Place and Promotion: Boxing in Nevada

jpegRichard O. Davies’ new book The Main Event: Boxing in Nevada from the Mining Camps to the Las Vegas Strip is entertaining and insightful in many ways. It blends new and familiar stories while offering a unique perspective on the history of sports. More than a sports history book, it is a critical text on the history of Nevada. Indeed, Nevada is the central character as Davies explores the highs and lows of the state’s relationship with boxing. Davies takes the reader through 8 Rounds — not chapters — before leaving them with a “split-decision.” Over the course of these rounds, it becomes clear that Nevada’s boxing history is split between into three distinct periods.

The first period — which comprises the first three chapters — covers the sport’s early history and major championship fights such Fitzsimmons — Corbett 1887 and Johnson — Jeffries 1910, when Nevada was one of the few states where boxing was legal. Relying on his roots as a political historian, Davies also explains the bureaucratic manipulating involved in promoting boxing.

Such promotion relied on the combination of rowdy mining culture, liberal minded politicians looking for an economic boom, and brash boosters like George L. “Tex” Rickard. Here Davies recounts stories of Goldfield, Nevada, a mining boomtown home to a healthy saloon and gambling culture. Joe Gans defeated Battling Nelson there in 1906. It is in Goldfield where Rickard made his name, stacking 1,500 gold coins worth $30,000 in a bank window to both publicize and prove he had the money to guarantee a championship fight.

Tex Rickard’s success as a promoter along with the country’s changing sensibilities allowed him to migrate east to New York City and establish a monopoly of his own at Madison Square Garden. Nevada soon lost the national spotlight and its monopoly on the sport. This second period — one of limited national exposure or importance — lasted for nearly four decades.

**AVAILABLE DATA**
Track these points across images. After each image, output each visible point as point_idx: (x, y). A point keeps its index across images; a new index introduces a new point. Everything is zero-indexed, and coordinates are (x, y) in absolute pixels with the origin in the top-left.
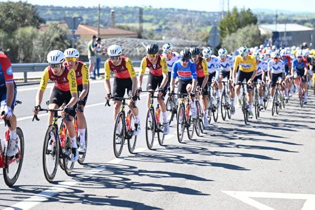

**PROBLEMS AND TASKS**
• A. For the Nevada boxing review, decide whether each statement agrees with it: (i) the book is organized into Rounds instead of chapters; (ii) Joe Gans lost to Battling Nelson in Goldfield; (iii) Rickard displayed gold coins in a bank window. Answer yes or no for each and quote the deciding words.
• B. Answer each question from the Nevada boxing review:
(i) How many Rounds does the book take the reader through?
(ii) Where did Rickard establish his monopoly?
(iii) How long did the second period last?
• C. Proceed with the review of the Nevada boxing book from where it stops.
The data can be left aside.

**YOUR RESPONSES**
• A.
(i) Yes: "Davies takes the reader through 8 Rounds — not chapters"
(ii) No: "Joe Gans defeated Battling Nelson there in 1906."
(iii) Yes: "stacking 1,500 gold coins worth $30,000 in a bank window"

• B.
(i) 8
(ii) At Madison Square Garden in New York City
(iii) Nearly four decades

• C.
Boxing did not entirely vanish from the Silver State, however. While Round 4 traces the decline of major championship prize fights, Round 5 focuses on the state’s local boxing culture. Amateur boxing in Nevada remained important and was an extremely popular sport at the University of Nevada. Though it was unfamiliar to him when he arrived at the University as Provost in 1980, Davies deftly explains the peculiar institution of collegiate boxing. The Nevada Wolf Pack competed in the short lived NCAA sanctioned sport before transitioning to the newly formed National Collegiate Boxing Association. In the mid-1980s the pressures of Title IX forced the team into club status and obscurity despite its tradition of success.

Round 6 focuses on the life and career of Mills Lane. Famous for his catchphrase “Let’s get it on,” Lane became a popular culture icon as a boxing referee. He oversaw 97 championship bouts, including the famous Mike Tyson ear biting incident (which was his last). Lane, who was also a judge and Washoe County District Attorney during his career, later became a reality TV star as Judge Mills Lane. Though Davies doesn’t mention it, younger readers will remember him from the gruesome MTV claymation-show Celebrity Deathmatch. He did the voice-overs for the show’s referee, which was based off of him. His life serves as a transition from Nevada’s limited importance in the world of boxing to the return of championship fights. Lane rise as a boxing referee and position in popular culture parallels the third period Nevada’s boxing history — the return of major boxing events and the rise of Las Vegas.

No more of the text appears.